And when the chance finally comes, you’re so desperate to prove your worth that you forget how to just play.
That was me.
Trying to prove instead of perform.
And when I’m not me — I mess up badly.
Rewriting the Story
Awareness changed everything.
I began rewriting the story I told myself:
I am enough.
I do belong.
Others see my value.
Others want me here.
And here’s the thing — once you hold a belief, your subconscious looks for proof.
It’s called confirmation bias.
Suddenly, I started noticing support everywhere.
Encouragement from coaches.
Respect from teammates.
Moments that reinforced belonging instead of doubt.
A New Motivation
The next question was: Why do I play?
If it’s not about proving I’m good enough, then what’s the fuel?
I tested ideas — family, love for the game, or just to have fun.
I journaled. Sat in silence. Talked it through.
After months, I found my answer:
To test what I’m capable of becoming.
How disciplined can I be?
How confident?
How clutch?
How much can I learn?
Basketball became the arena for self-discovery.
A tool to see how far I could push my limits.

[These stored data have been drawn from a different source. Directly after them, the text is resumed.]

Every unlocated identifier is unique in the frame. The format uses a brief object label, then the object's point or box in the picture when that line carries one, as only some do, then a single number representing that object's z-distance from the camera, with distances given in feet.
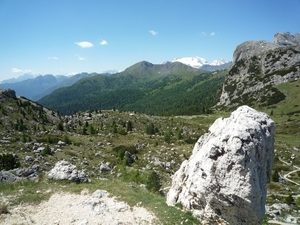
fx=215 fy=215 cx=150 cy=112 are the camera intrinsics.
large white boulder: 60.29
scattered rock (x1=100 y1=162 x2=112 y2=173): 179.81
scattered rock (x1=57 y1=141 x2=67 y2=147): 222.07
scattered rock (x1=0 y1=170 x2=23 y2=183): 96.22
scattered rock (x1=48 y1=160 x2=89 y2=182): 95.68
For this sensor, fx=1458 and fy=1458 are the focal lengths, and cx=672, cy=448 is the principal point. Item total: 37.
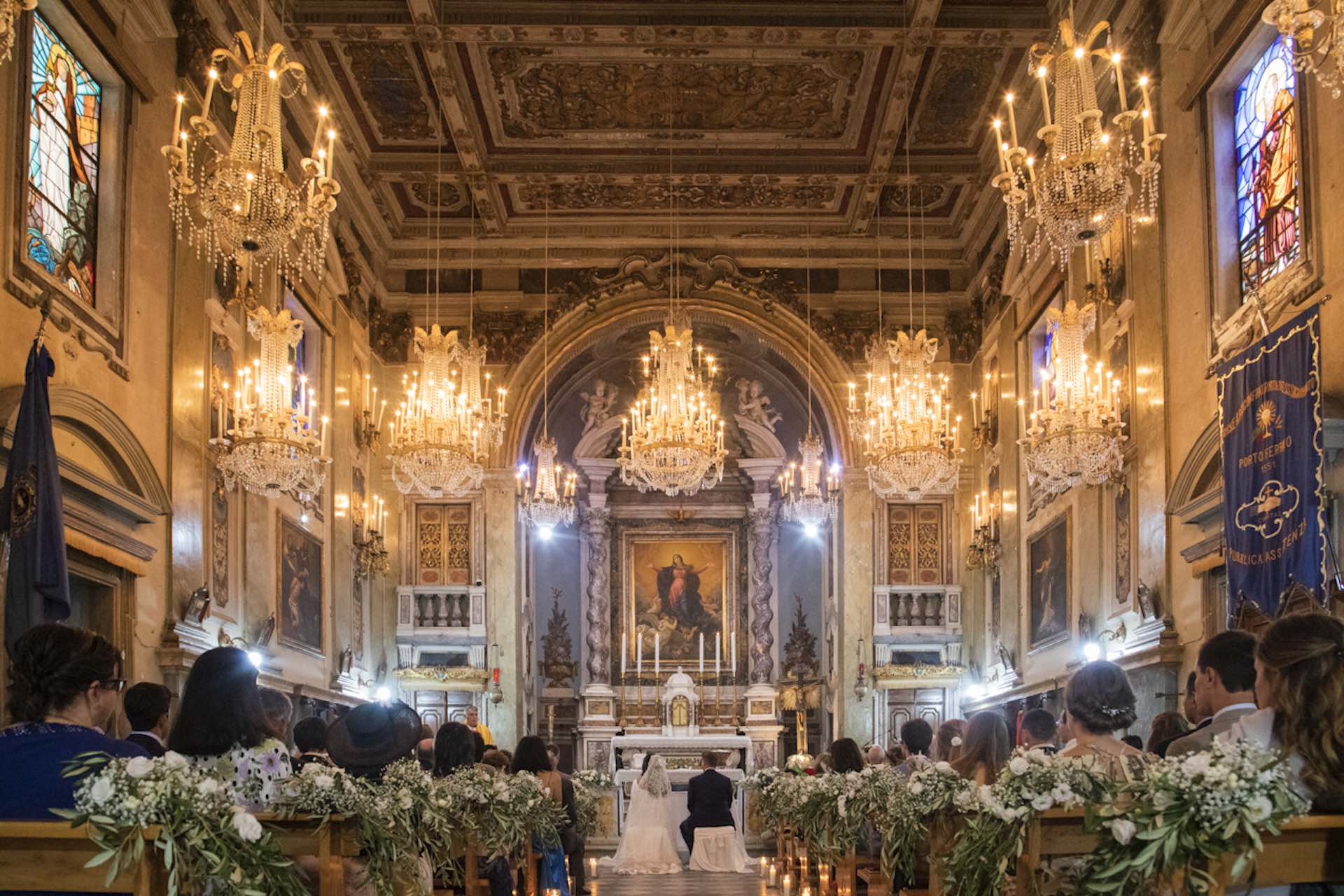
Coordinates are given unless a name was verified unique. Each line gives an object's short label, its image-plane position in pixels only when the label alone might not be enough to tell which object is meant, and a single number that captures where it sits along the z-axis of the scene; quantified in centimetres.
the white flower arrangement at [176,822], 411
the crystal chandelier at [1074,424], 1188
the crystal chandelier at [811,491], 1923
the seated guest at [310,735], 842
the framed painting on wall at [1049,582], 1543
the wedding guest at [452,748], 916
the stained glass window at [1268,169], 990
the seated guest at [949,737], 1105
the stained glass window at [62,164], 987
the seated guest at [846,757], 1104
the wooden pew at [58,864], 411
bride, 1636
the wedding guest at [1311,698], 393
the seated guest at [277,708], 603
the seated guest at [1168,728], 700
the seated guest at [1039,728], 791
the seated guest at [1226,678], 528
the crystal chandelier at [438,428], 1492
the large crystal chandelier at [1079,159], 861
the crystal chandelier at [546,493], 1912
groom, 1592
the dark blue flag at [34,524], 827
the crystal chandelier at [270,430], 1222
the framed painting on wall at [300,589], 1539
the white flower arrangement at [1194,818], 385
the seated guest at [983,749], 695
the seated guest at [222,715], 489
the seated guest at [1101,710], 551
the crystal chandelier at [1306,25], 588
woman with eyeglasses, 434
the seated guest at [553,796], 1078
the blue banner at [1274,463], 864
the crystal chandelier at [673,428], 1464
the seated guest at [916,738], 968
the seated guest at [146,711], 658
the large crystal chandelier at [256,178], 933
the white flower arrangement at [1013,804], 486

That shift reignited something deeper — curiosity instead of desperation.
Six Months Later
I’ve been showing up every day with that new story.
I belong.
I am valued.
I’m using this game to test myself.
I feel lighter.
I’m enjoying basketball again.
I’m having fun.
I’m playing with confidence.
When you stop playing to prove you belong, you finally start playing like you do.